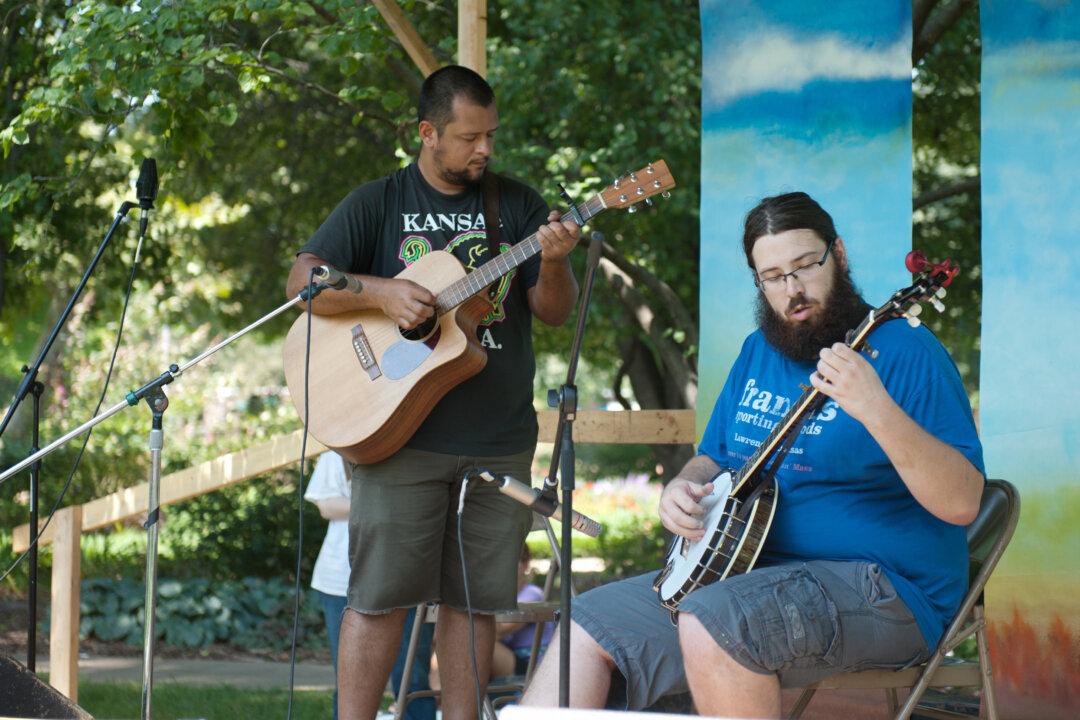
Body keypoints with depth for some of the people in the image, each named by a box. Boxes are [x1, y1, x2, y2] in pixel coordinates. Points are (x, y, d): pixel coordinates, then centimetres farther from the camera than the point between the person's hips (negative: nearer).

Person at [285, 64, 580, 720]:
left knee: (476, 596, 5)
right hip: (400, 435, -3)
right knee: (380, 593, -4)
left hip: (500, 443, 3)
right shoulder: (379, 205, 4)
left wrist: (552, 265, -17)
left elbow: (555, 312, 4)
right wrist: (381, 292, -18)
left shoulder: (517, 205, 9)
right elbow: (303, 281, -3)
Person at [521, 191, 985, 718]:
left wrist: (876, 411, -34)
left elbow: (963, 503, -20)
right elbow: (714, 459, 27)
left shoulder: (903, 351, -10)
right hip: (751, 572, 8)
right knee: (589, 627, -1)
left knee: (709, 626, -32)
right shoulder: (758, 352, 14)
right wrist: (682, 490, 2)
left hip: (885, 588, -8)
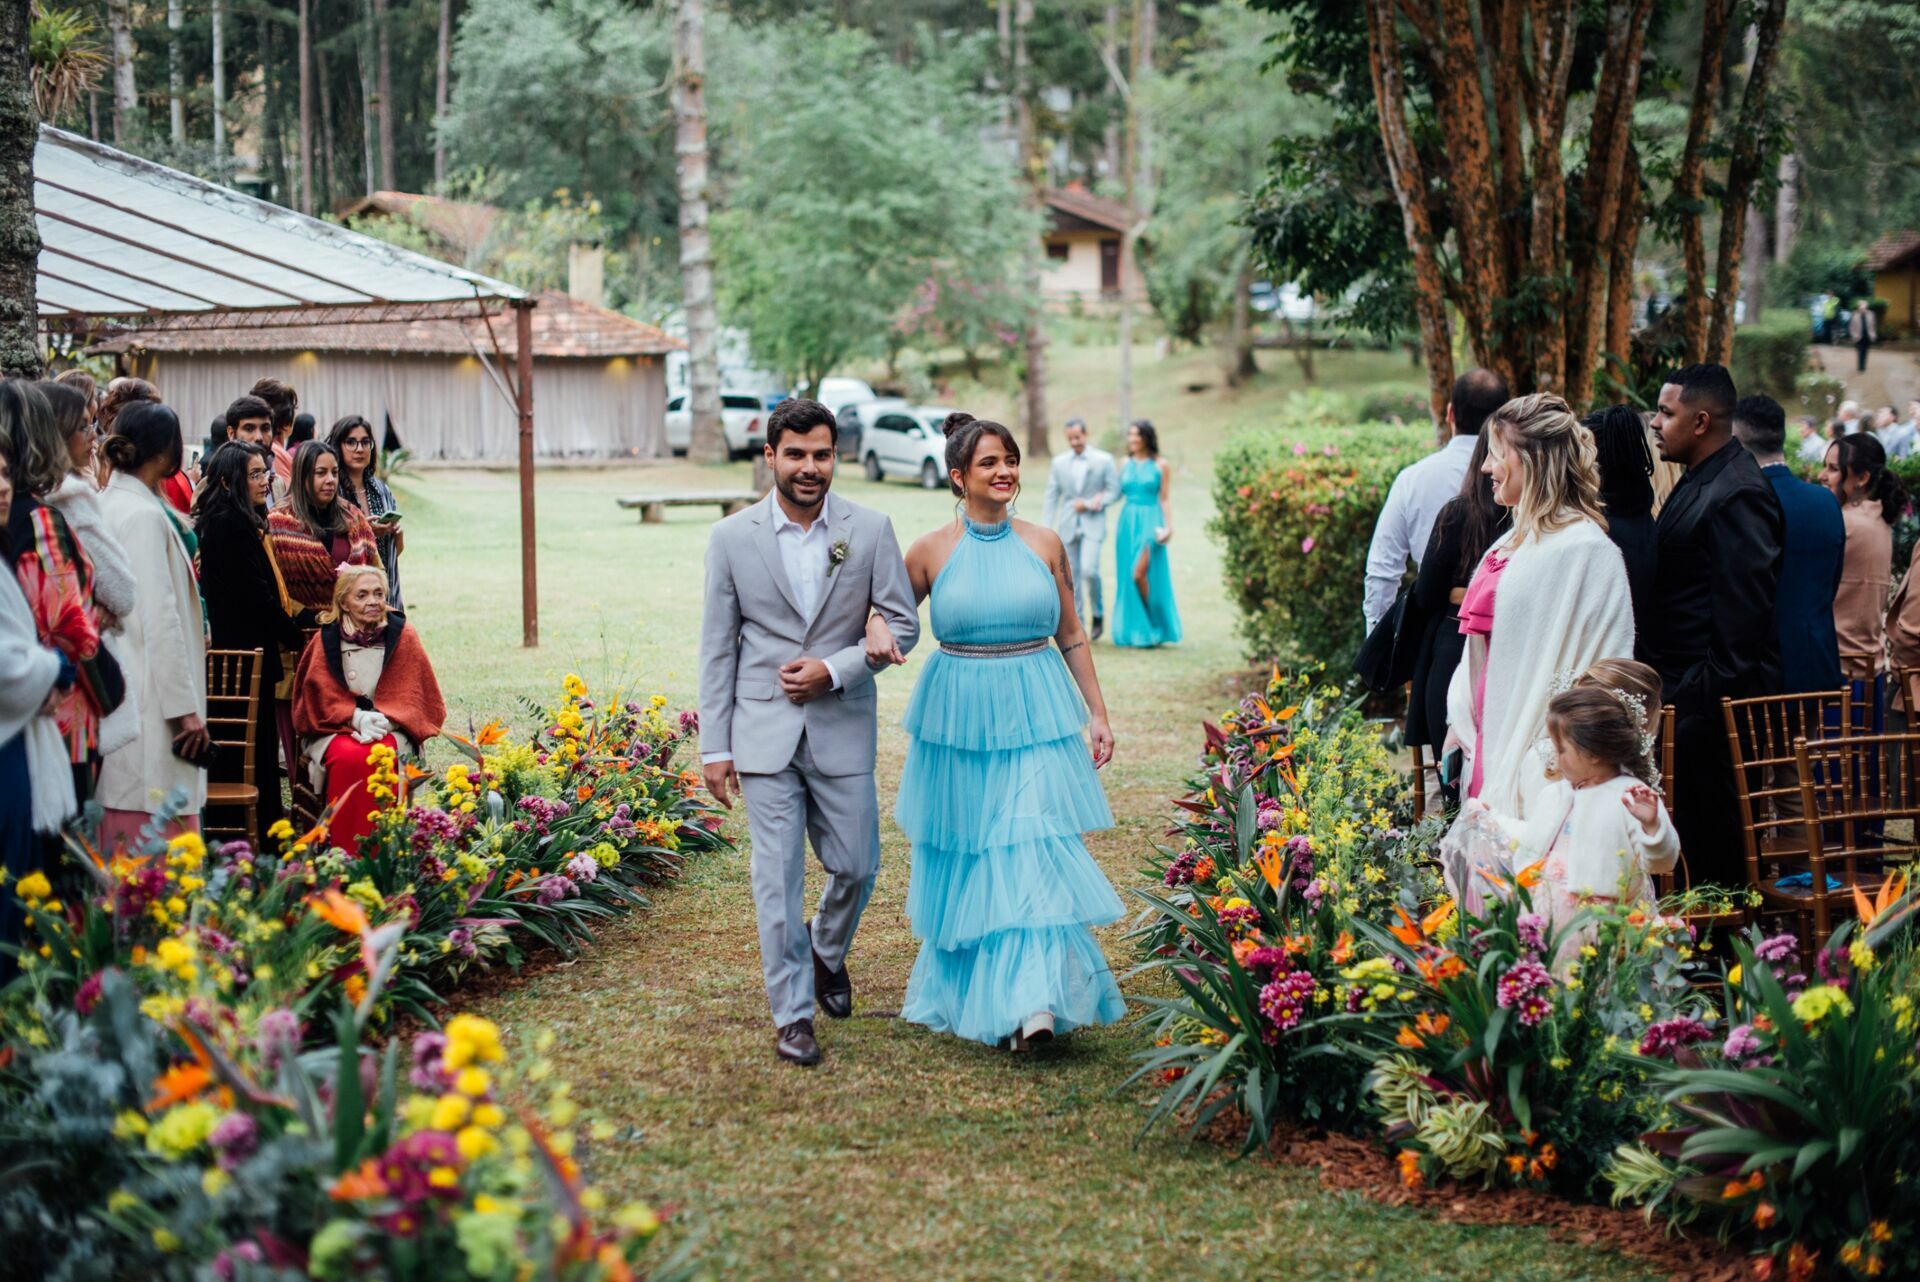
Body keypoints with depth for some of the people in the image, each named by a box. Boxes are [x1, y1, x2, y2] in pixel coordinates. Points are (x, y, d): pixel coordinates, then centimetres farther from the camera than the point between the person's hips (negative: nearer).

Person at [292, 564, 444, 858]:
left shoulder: (403, 636, 3)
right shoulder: (326, 640, 1)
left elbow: (413, 694, 2)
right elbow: (319, 698, 0)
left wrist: (384, 721, -17)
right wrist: (357, 718, -17)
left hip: (389, 728, 0)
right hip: (335, 730, 0)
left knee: (378, 757, -34)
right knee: (348, 758, -34)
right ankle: (345, 853, -30)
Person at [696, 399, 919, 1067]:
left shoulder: (870, 530, -2)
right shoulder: (732, 538, -2)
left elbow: (903, 625, 2)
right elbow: (717, 648, 2)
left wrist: (835, 669, -13)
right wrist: (714, 747, -1)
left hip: (842, 728, 1)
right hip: (764, 733, -1)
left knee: (856, 866, 8)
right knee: (778, 875, 1)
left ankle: (827, 948, 40)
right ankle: (792, 1013, 13)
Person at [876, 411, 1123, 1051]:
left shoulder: (1044, 544, 3)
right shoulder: (931, 551, 0)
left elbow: (1071, 636, 11)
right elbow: (886, 615, 12)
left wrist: (1097, 714, 9)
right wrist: (875, 632, -12)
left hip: (1037, 716, 0)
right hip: (959, 719, 0)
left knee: (1037, 854, -10)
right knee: (963, 861, 9)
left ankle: (1033, 1004, -14)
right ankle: (960, 989, 26)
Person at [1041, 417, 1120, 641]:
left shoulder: (1104, 460, 0)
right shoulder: (1059, 462, 7)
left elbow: (1115, 492, 0)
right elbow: (1051, 497, 7)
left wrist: (1089, 504, -13)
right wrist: (1047, 529, 0)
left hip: (1093, 524, -3)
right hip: (1068, 527, 3)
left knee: (1089, 570, -18)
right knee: (1072, 576, 3)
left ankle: (1098, 614, 4)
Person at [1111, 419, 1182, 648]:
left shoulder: (1160, 466, 0)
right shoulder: (1126, 464, 11)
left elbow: (1165, 499, -1)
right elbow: (1117, 492, 11)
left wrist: (1169, 526, -8)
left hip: (1149, 522, -5)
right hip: (1128, 521, 5)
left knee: (1139, 574, -15)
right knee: (1128, 577, 3)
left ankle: (1155, 627, 1)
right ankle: (1136, 629, 12)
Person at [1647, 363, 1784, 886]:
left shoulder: (1737, 493, -17)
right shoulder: (1700, 481, 15)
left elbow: (1744, 606, -21)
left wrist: (1719, 694, -20)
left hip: (1713, 692, -10)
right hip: (1686, 688, 10)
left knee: (1713, 828, -4)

▬▬▬▬▬▬

> _Aim of the task_
Rewrite the material from the line with "right elbow: (1117, 492, 11)" through the end of the material, keeping every line and adding 124 to each number in the keypoint values.

> _Completed exercise_
right elbow: (1241, 616, 135)
left wrist: (1293, 650, 116)
left hip: (1273, 646, 119)
right hip: (1252, 645, 129)
left knee: (1263, 698, 109)
right knee: (1252, 701, 127)
left ankle: (1279, 751, 125)
right ankle: (1260, 753, 136)
Person at [1647, 363, 1784, 886]:
left shoulder: (1861, 617, 107)
right shoulder: (1824, 605, 139)
left elbow: (1868, 730, 103)
left wrist: (1843, 818, 104)
left hip: (1837, 816, 114)
right hip: (1810, 812, 134)
left knee: (1837, 952, 120)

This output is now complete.